Sunday's attack also comes amid an increase in militant assaults on Afghan security forces, about 330 of whom are killed or wounded each week in militant attacks by the Taliban and other groups, according to U.S. and Afghan officials. In the first 15 weeks of 2015, such attacks occurred at a rate 70 percent higher than during the same period in 2014.
The Taliban claimed to have killed up to 25 police officers in raids against checkpoints -- some manned by two to three officers -- in remote areas of Helmand province last month.
Around the same time, the Afghan military says it counter-attacked and seized two districts in the county's north after they were overran by Taliban militants fighting alongside IS forces.

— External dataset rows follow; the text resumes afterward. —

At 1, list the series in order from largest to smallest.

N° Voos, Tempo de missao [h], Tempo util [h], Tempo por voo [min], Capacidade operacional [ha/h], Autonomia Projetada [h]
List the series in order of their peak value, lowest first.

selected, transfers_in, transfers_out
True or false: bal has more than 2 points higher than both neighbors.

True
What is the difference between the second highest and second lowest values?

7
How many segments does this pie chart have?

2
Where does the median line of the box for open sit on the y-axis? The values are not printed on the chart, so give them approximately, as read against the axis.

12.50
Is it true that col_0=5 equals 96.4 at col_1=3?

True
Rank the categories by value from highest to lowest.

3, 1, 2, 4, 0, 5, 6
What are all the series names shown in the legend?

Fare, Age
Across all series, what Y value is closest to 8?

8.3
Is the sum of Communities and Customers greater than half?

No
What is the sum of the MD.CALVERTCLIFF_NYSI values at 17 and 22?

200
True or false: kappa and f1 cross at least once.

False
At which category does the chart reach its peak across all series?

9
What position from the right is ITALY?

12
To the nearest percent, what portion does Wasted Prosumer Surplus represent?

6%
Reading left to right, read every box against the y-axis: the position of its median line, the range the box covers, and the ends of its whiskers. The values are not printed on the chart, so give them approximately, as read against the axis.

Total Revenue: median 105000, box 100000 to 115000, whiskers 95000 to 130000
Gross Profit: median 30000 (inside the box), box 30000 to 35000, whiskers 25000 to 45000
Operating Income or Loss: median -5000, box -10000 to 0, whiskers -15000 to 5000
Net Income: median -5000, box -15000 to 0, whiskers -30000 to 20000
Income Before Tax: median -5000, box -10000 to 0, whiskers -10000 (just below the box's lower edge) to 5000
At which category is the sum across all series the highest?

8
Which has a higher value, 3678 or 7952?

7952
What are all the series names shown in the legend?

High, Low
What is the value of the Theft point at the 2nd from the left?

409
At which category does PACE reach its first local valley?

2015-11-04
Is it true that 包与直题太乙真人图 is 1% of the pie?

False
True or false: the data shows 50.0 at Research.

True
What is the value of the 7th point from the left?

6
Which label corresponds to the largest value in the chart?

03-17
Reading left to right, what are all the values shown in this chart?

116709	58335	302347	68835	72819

U.S. President Barack Obama announced plans for U.S. withdrawal from Afghanistan in 2011, and coalition forces officially handed the security operation to Afghan forces in December 2014.
The president's original timetable called for a reduction of U.S. troops in the country to 5,500 by the end of 2015, but in late March Obama announced the U.S. force would maintain its current posture of nearly 10,000 troops, used for advising and assisting Afghan forces, until the end of the year.
Camp Chapman was the setting of a 2009 attack, when an al-Qaida triple agent blew himself up while meeting with CIA handlers, killing nine people, including seven officials working for the agency.